Guidance

Global Polio Eradication programme

Published 8 April 2025

In 1988 the World Health Assembly passed a resolution to eradicate polio. The Global Polio Eradication Initiative (GPEI), along with its partners, has supported countries to roll out highly effective polio vaccines and make huge progress in protecting the global population from this debilitating disease. As a result, the global incidence of polio has decreased by 99.9%. An estimated 20 million people today are walking who would otherwise have been paralysed by the disease, and more than 1.5 million people are alive, whose lives would otherwise have been lost.

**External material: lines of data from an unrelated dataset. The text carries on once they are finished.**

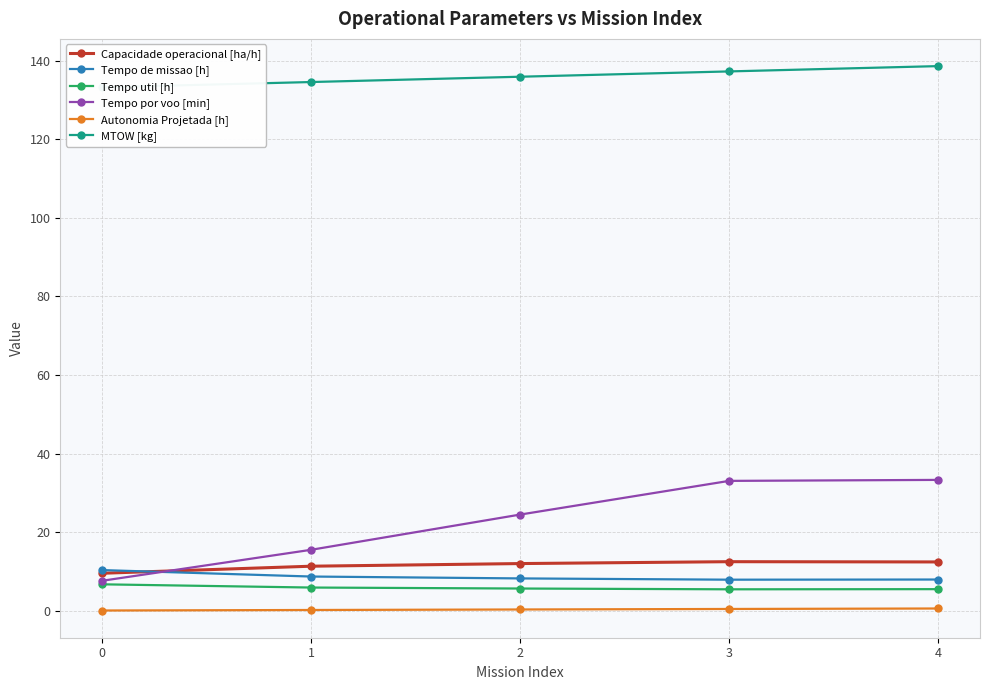

Is it true that Tempo util [h] equals 5.5 at 3?

True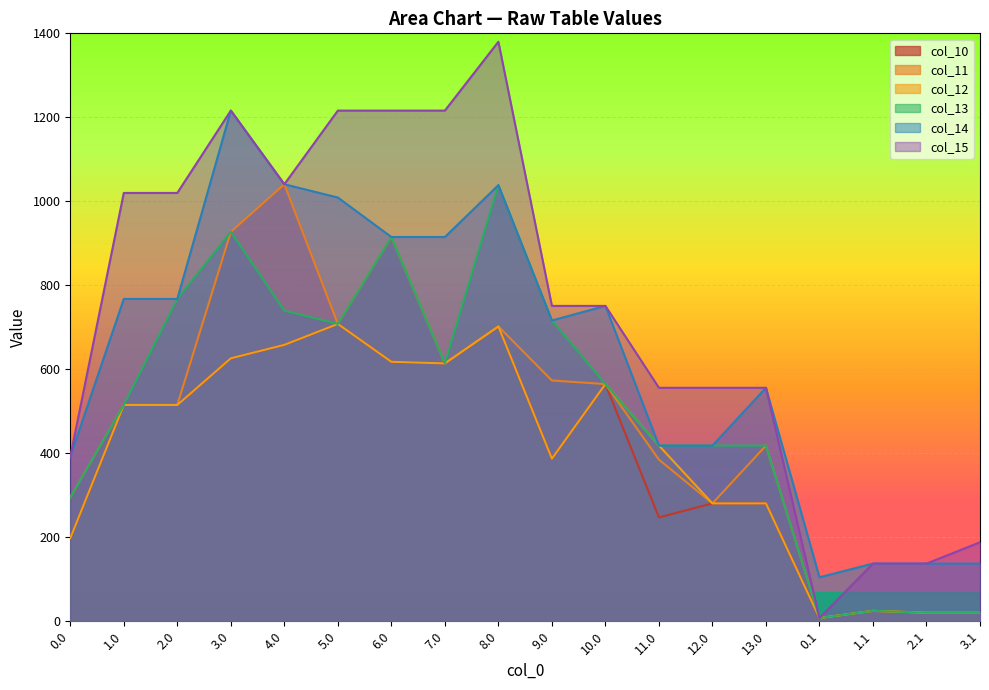

What is the difference between the second highest and second lowest values in the col_12 series?

681.7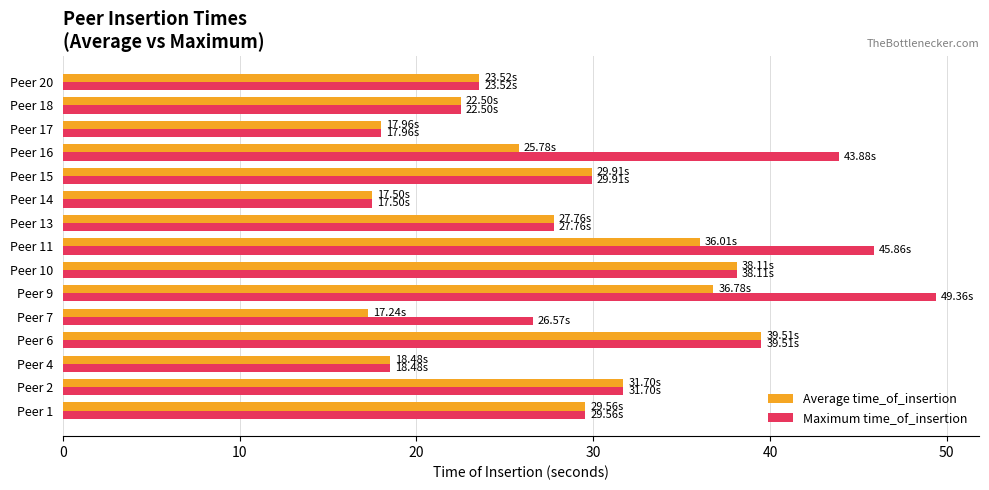

Which series has the widest spread of values?

Maximum time_of_insertion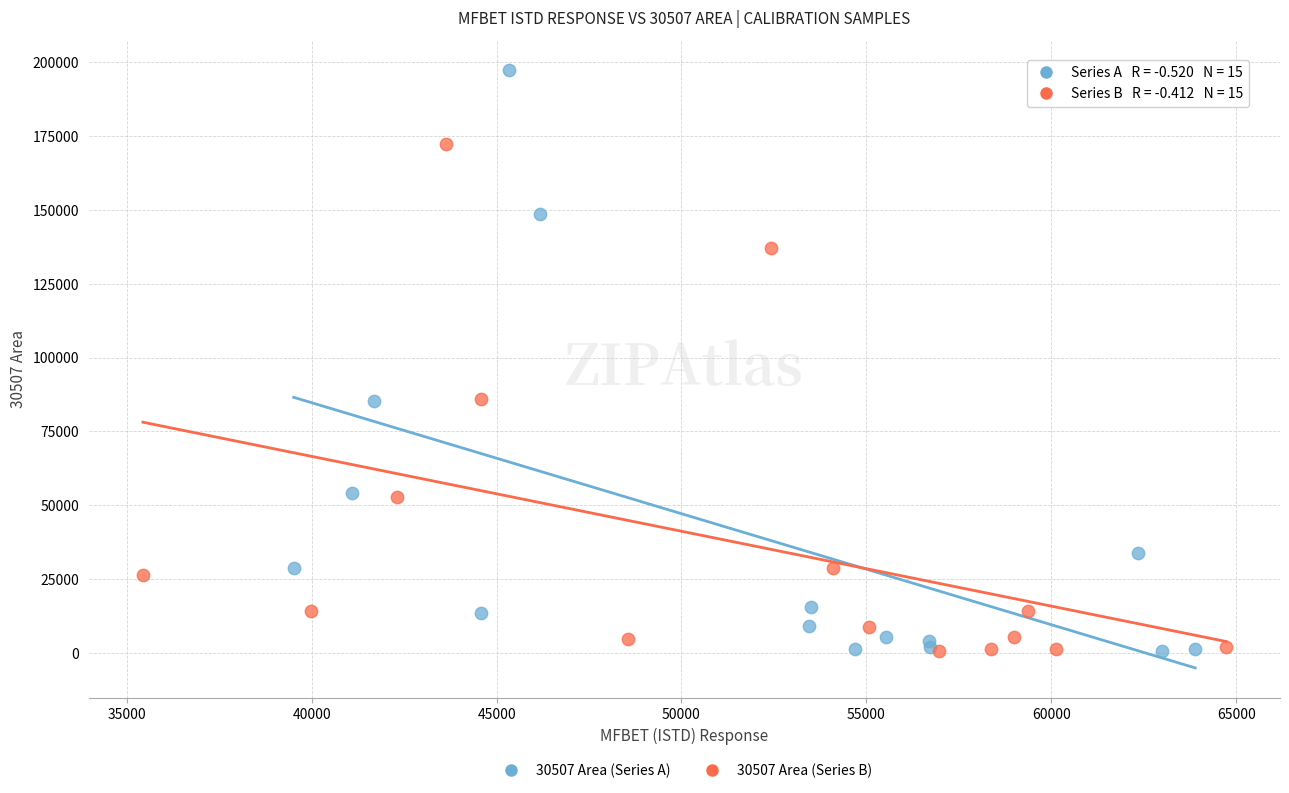

What are all the series names shown in the legend?

30507 Area (Series A), 30507 Area (Series B)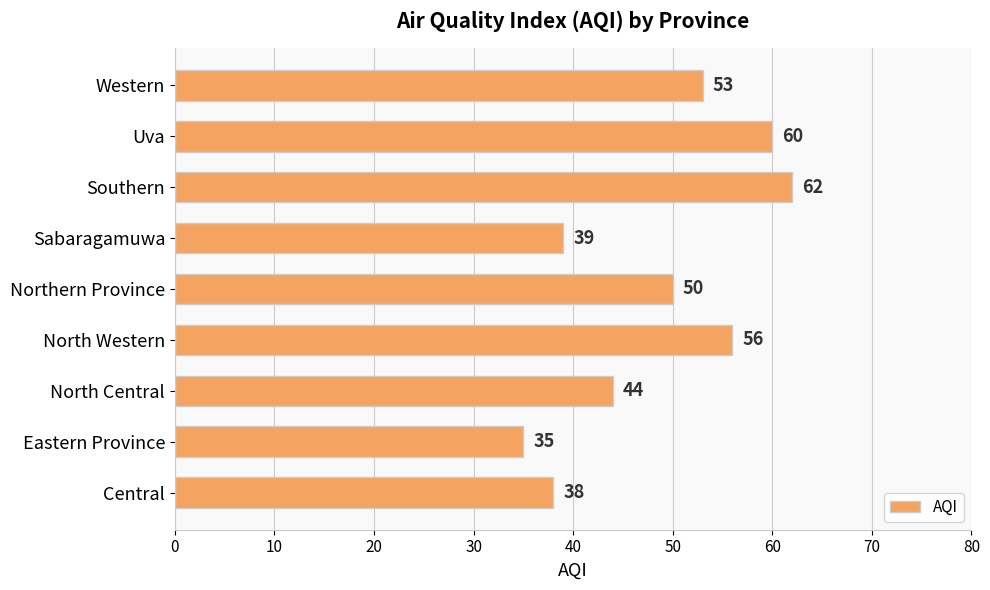

Rank the categories by value from lowest to highest.

Eastern Province, Central, Sabaragamuwa, North Central, Northern Province, Western, North Western, Uva, Southern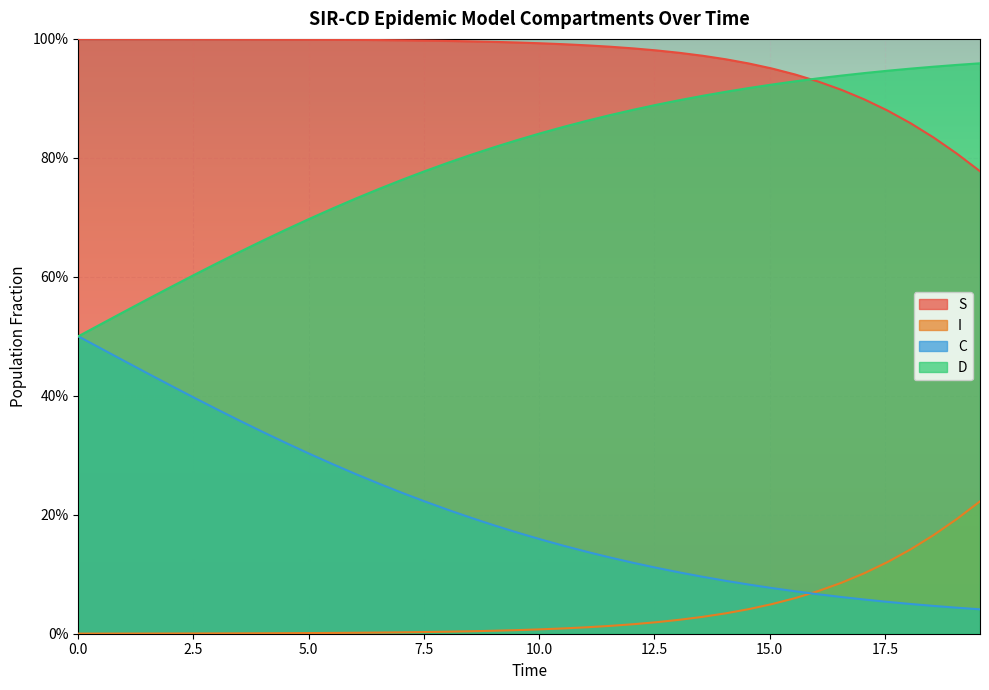

How many lines are shown in the chart?

4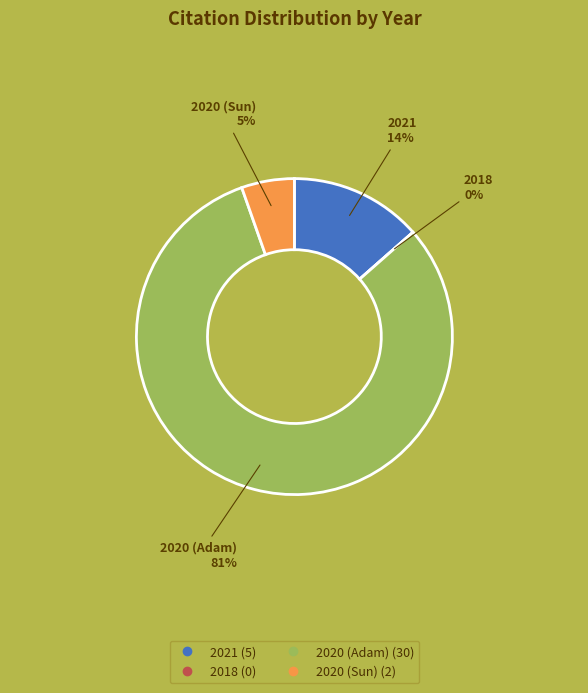

How many slices are in this pie chart?

4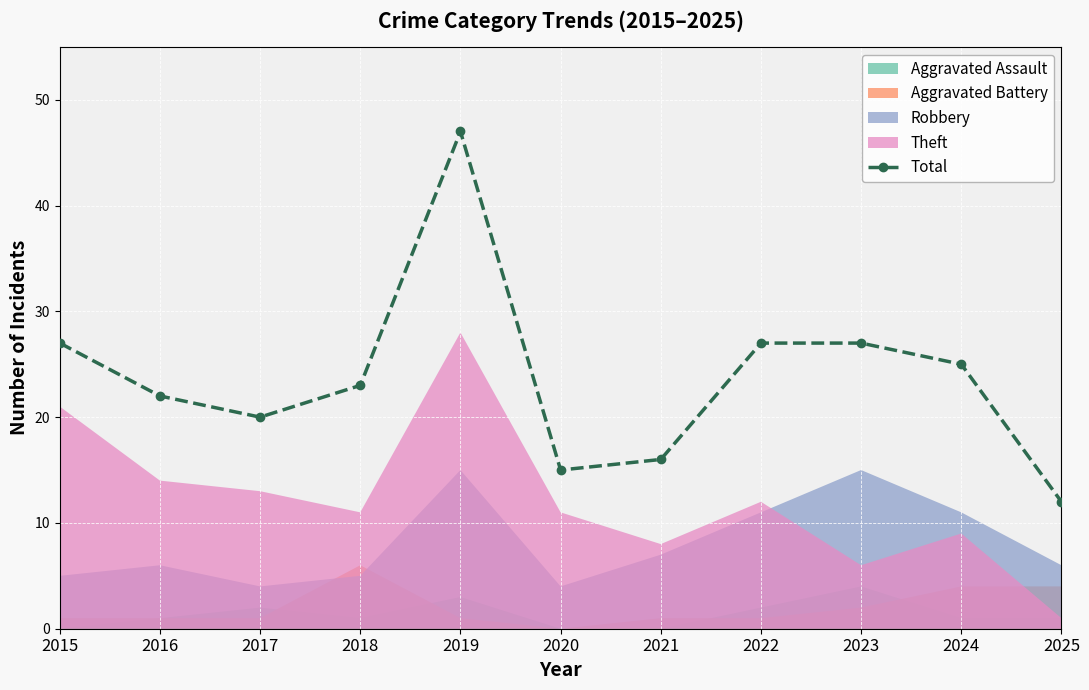

What is the difference between the second highest and second lowest values?

12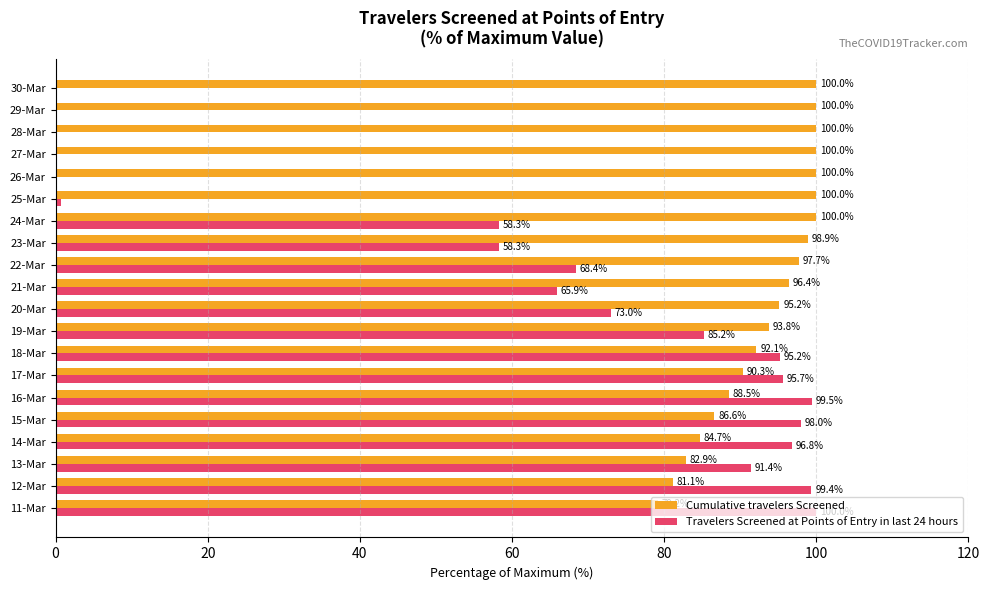

What are all the series names shown in the legend?

Cumulative travelers Screened, Travelers Screened at Points of Entry in last 24 hours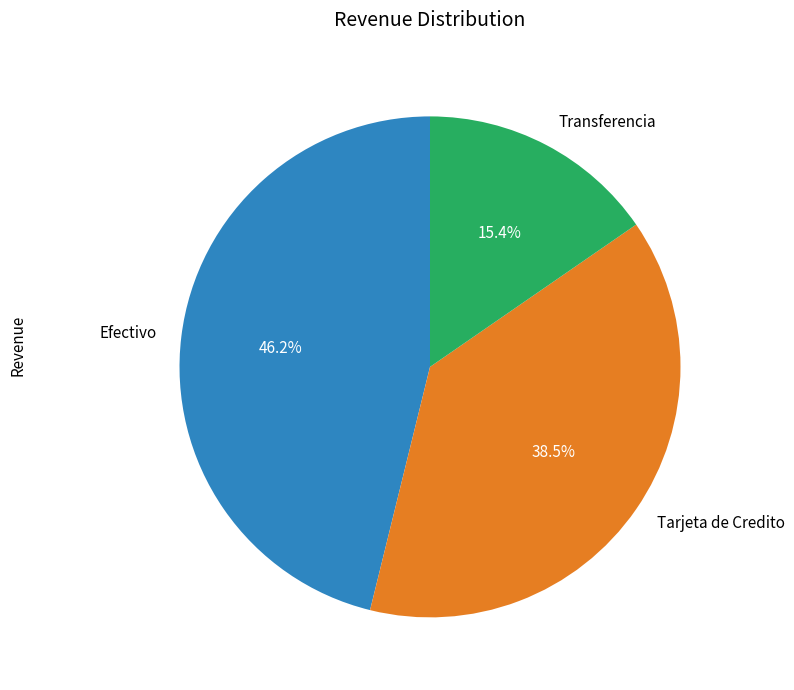

To the nearest percent, what portion does Efectivo represent?

46%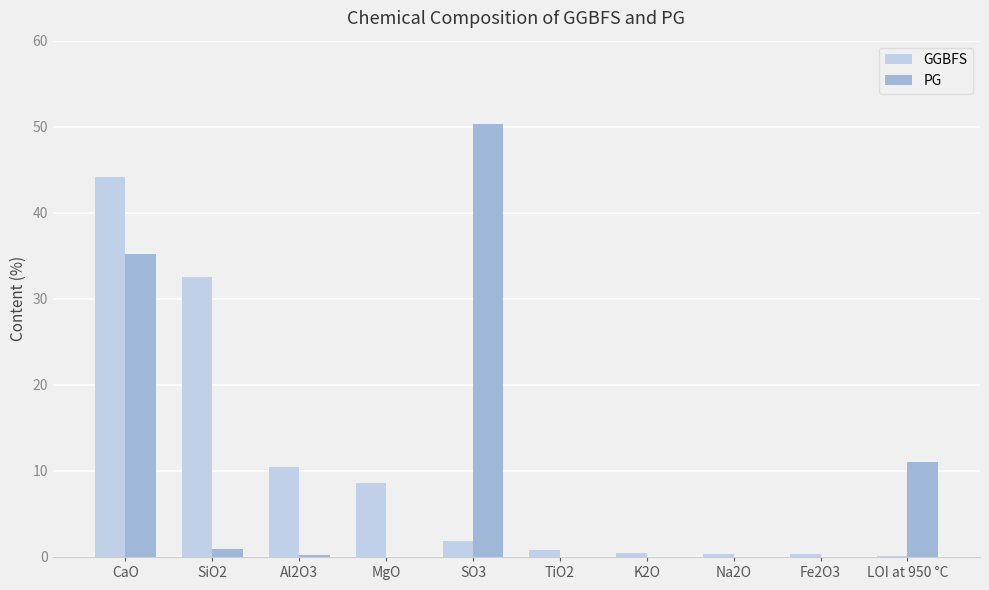

How many data points does each series have?

10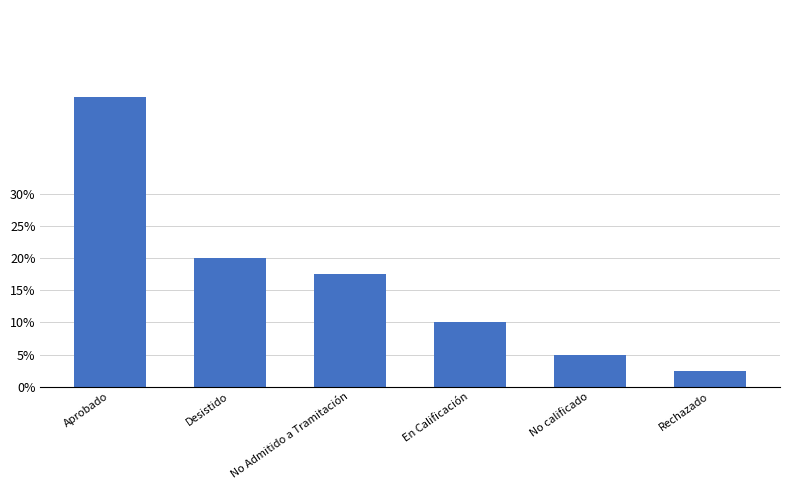

Which has a higher value, Desistido or En Calificación?

Desistido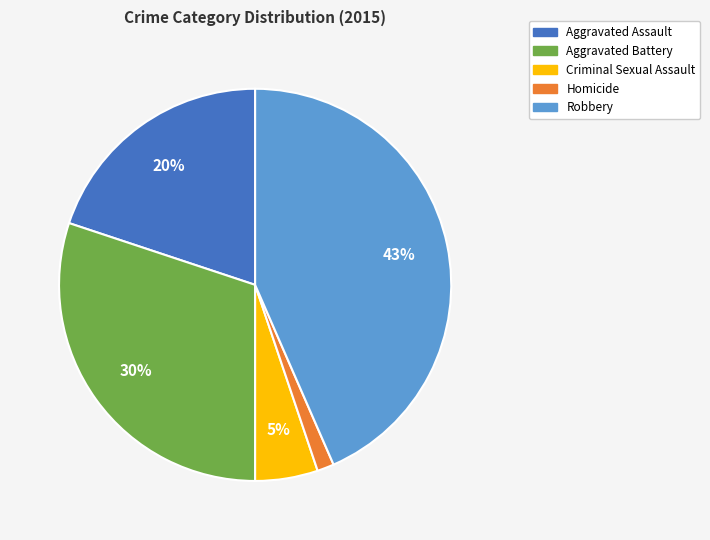

To the nearest percent, what is the difference between the largest and smallest slice percentages?

42%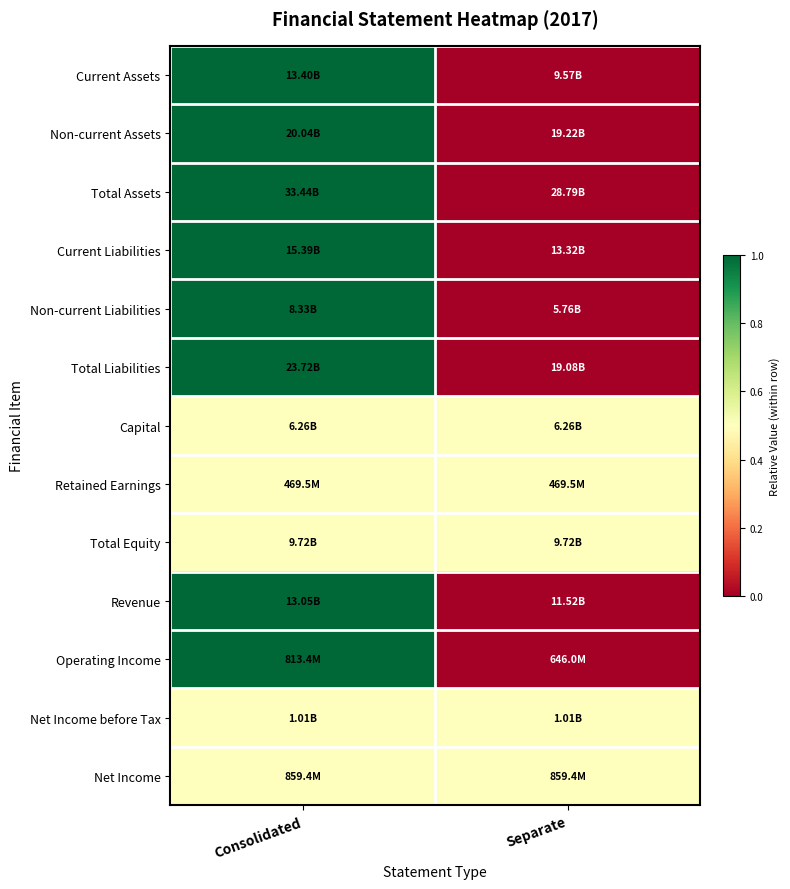

Which category has the highest value across all series?

Consolidated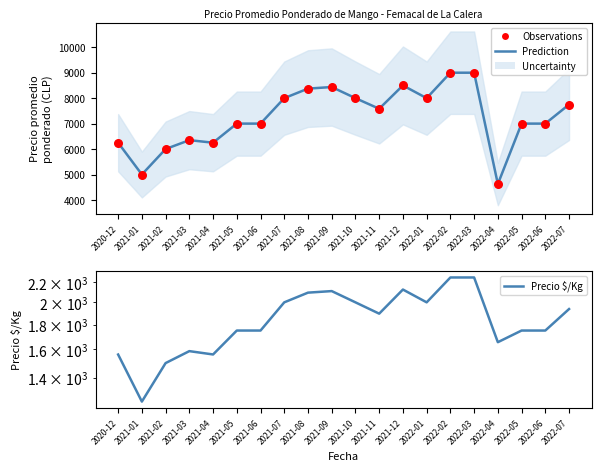

Which series contains the lowest Y value?

Precio $/Kg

The last case of wild polio contracted in the UK was confirmed in 1984. The UK was declared polio-free in 2003. Of the 3 serotypes of wild poliovirus (type 1, type 2 and type 3), wild poliovirus type 2 was eradicated in 1999 and wild poliovirus type 3 was eradicated in 2020. Endemic wild poliovirus type 1 remains in 2 countries: Pakistan and Afghanistan.

The GPEI Polio Eradication Strategy 2022 to 2026 sets out the pathway for a polio-free world. Despite the significant progress made, until polio is eradicated globally, the risk of the virus being reintroduced into Europe, including the UK, remains. 

The World Health Organization (WHO) polio Post-Certification Strategy defines the global technical standards or core set of activities that are needed in order to sustain a polio-free world after global certification of wild poliovirus eradication. It covers areas such as poliovirus containment, for example, to ensure that potential laboratory sources of poliovirus are contained or removed appropriately. It also covers the requirement for countries to continue to have robust surveillance to promptly detect any poliovirus in a human or in the environment and rapidly respond to prevent transmission.

As part of the UK government’s ongoing commitment to Global Polio Eradication, the National Authority for Containment (NAC) was formally appointed by the Department for Health and Social Care (DHSC) in July 2022. See UK NAC for more details. The NAC has commissioned the UK Health Security Agency (UKHSA) to undertake a survey of which facilities are storing or working with poliovirus infectious material (IM) or potentially infectious materials (PIM). The last survey was carried out in 2001 to 2002. Such surveys form a critical step in the process of identifying where poliovirus is currently stored, and whether it is being handled appropriately. As well as recording the specialised laboratories that knowingly store polioviruses, it is important to know if there are facilities that may unwittingly store poliovirus PIM (termed non-poliovirus facilities in this document).

In addition, the UKHSA, working in collaboration with the WHO Polio Global Specialised Laboratory at the MHRA and NHS Lothian, undertakes routine environmental surveillance for poliovirus in England. Further information is available on environmental surveillance.